4- Süt hayvancılığının bu denli küçülmesinin ve buna bağlı et arzında meydana gelen düşüşün temel sebebi süt fiyatının düşük tutulmasıdır. Zarar eden üretici işi bırakma eğiliminde olması ve gençlerin zarar eden bir işe girmek istememesi hem köyden kente göçü arttırmakta hem de ülkemizin üretimde dışa bağımlılığını arttıracağı ortadadır.
5- Azalan dişi hayvan sayısına bağlı olarak doğan erkek sayısı da azalmakta ve bu da besi materyalinin bulunamaması anlamını taşımaktadır. Dişi hayvan kesimlerinin artması kırmızı et arzında kısa dönemde artışa sebep olmakta ve market fiyatlarının sabit kalması anlamını taşımaktadır. Ancak, buradaki en büyük olumsuz etki uzun dönemde görülmekte; besiye alınacak erkek dana bulunamadığı için kırmızı et arzı düşmekte ve buna bağlı et fiyatları yükselmektedir. Şu anda sektörümüzün içinde bulunduğu durum tam olarak budur.
CANLI HAYVAN VE KARKAS ET İTHALATI FİYATLARI DÜŞÜRECEK Mİ?
Sektör temsilcilerine göre pandemi sonrasında tarım ve hayvancılıkta uygulanan yanlış politikalar nedeniyle fiyatlar yükselişe geçti. Uzmanlar, hayvan ithalatının önü açılmış olsa da kırmızı et fiyatlarındaki artış eğilimi sürebilir görüşünde hem fikir…
Türkiye Kırmızı Et Üreticileri Birliği (TÜKETBİR) Başkanı Bülent Tunç, üreticiler olarak ithalata karşı olmadıklarını, ancak plansızlık dolayısıyla zor durumda kaldıklarını belirtti. Hükümetin kırmızı et ithalatı konusunda birbiri ile çelişen kararlar aldığına vurgu yapan Tunç: “Biz üreticileri asıl rahatsız eden konu günübirlik politikalarla sürekli aynı senaryoyu yaşamamız” dedi.

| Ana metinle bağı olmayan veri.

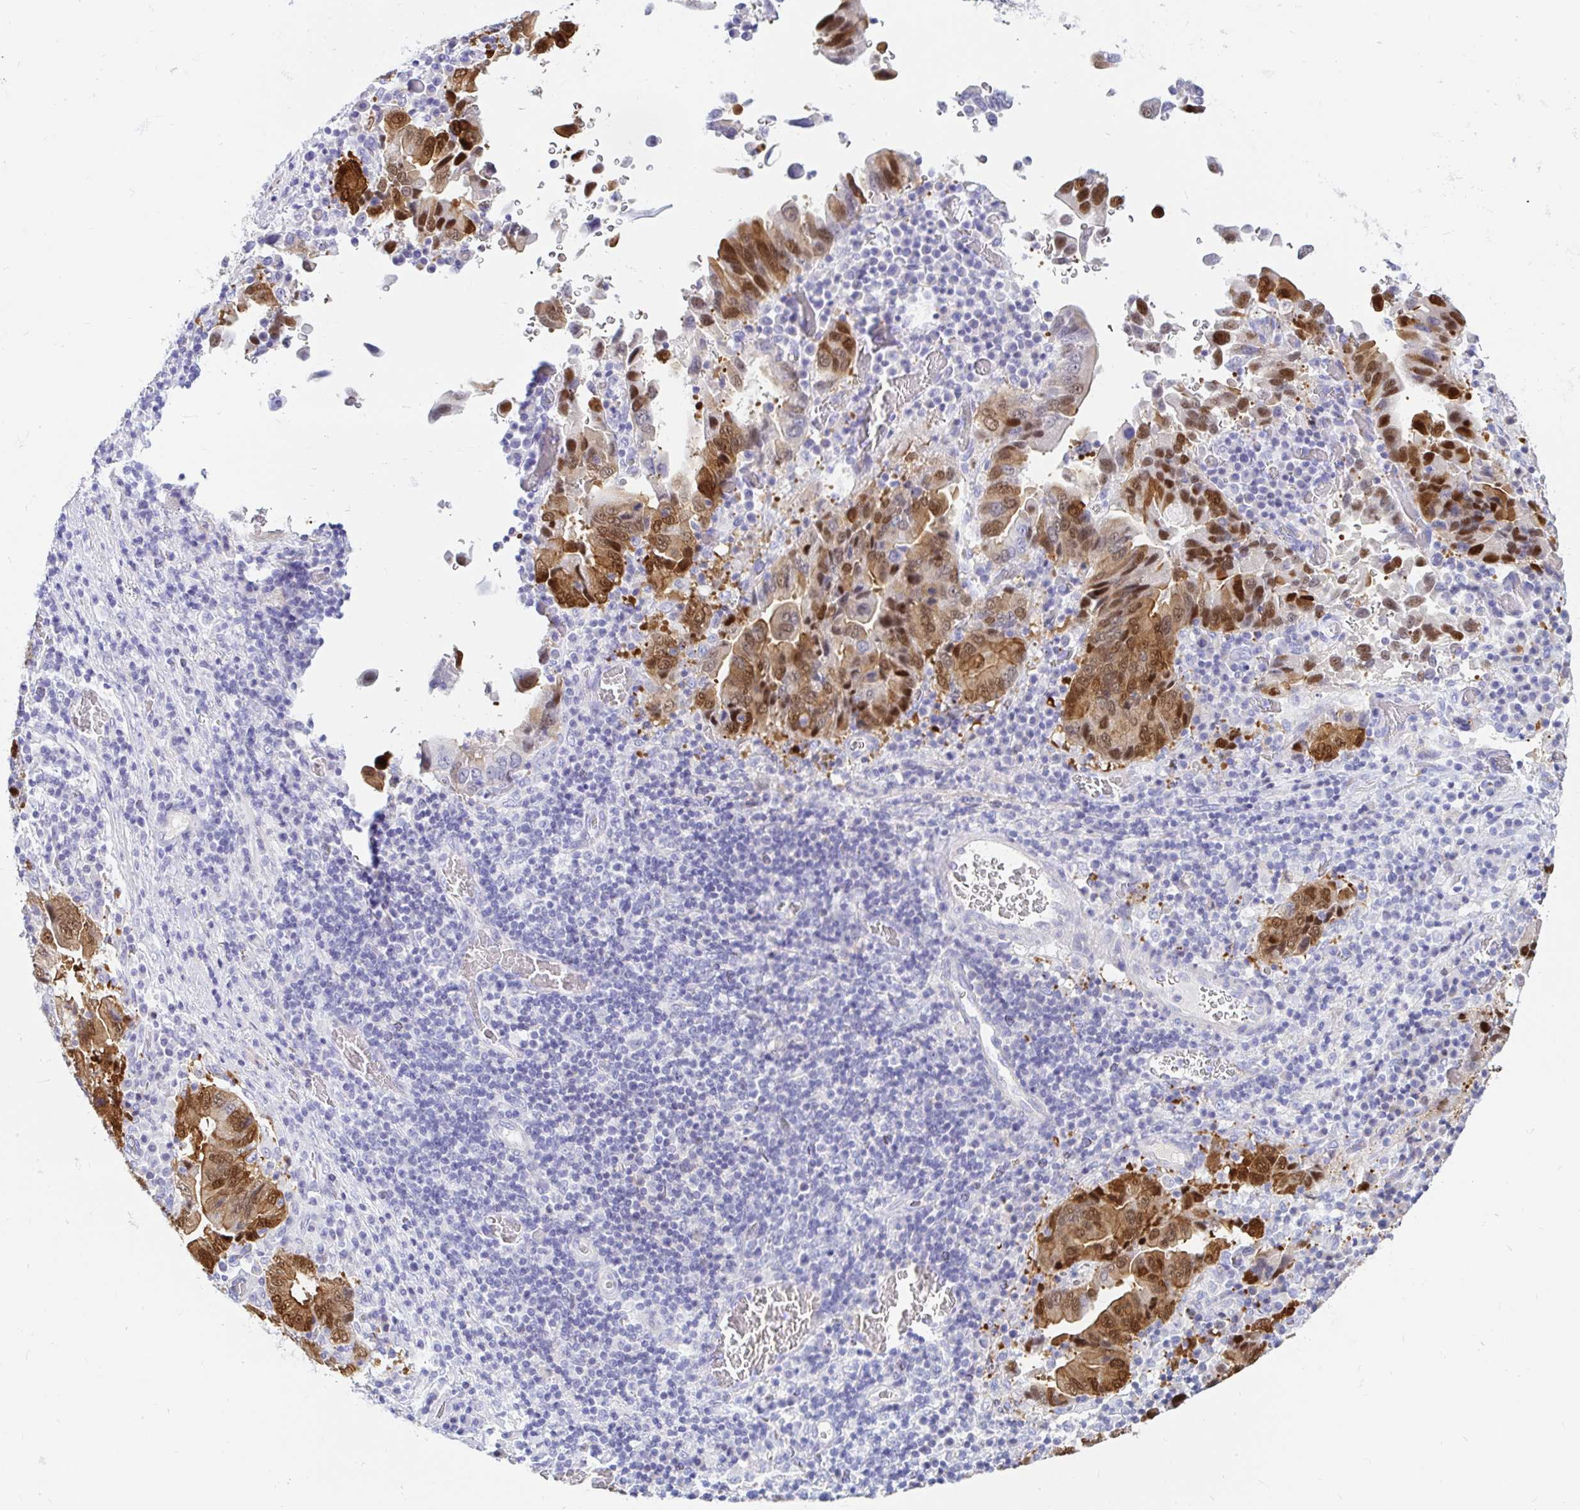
{"staining": {"intensity": "moderate", "quantity": "25%-75%", "location": "cytoplasmic/membranous,nuclear"}, "tissue": "stomach cancer", "cell_type": "Tumor cells", "image_type": "cancer", "snomed": [{"axis": "morphology", "description": "Adenocarcinoma, NOS"}, {"axis": "topography", "description": "Stomach, upper"}], "caption": "Brown immunohistochemical staining in stomach cancer shows moderate cytoplasmic/membranous and nuclear positivity in approximately 25%-75% of tumor cells. (DAB IHC, brown staining for protein, blue staining for nuclei).", "gene": "PPP1R1B", "patient": {"sex": "male", "age": 74}}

“Ve sonuç olarak baktığımızda; uzmanlar, sektör temsilcileri ve üreticiler… Kısa vadede et fiyatlarında herhangi bir düşüş beklemiyor. Kırmızı ette fiyat artışının önüne geçmek için öncelikle süt hayvancılığının yeniden yapılandırılması ve sütün hak ettiği değeri bulması konusunda birleşiyorlar. İthalat ise bir süre fiyatlar üzerindeki baskıyı hafifletir ama yine de çözüm olmaz. Bir diğer hususta yaklaşan Kurban Bayramı ve turizm sezonunun başlaması. Bu başlıklar da ete olan taleple birlikte fiyatlarda yukarı yönlü hareketin devam edeceğini gösteriyor.”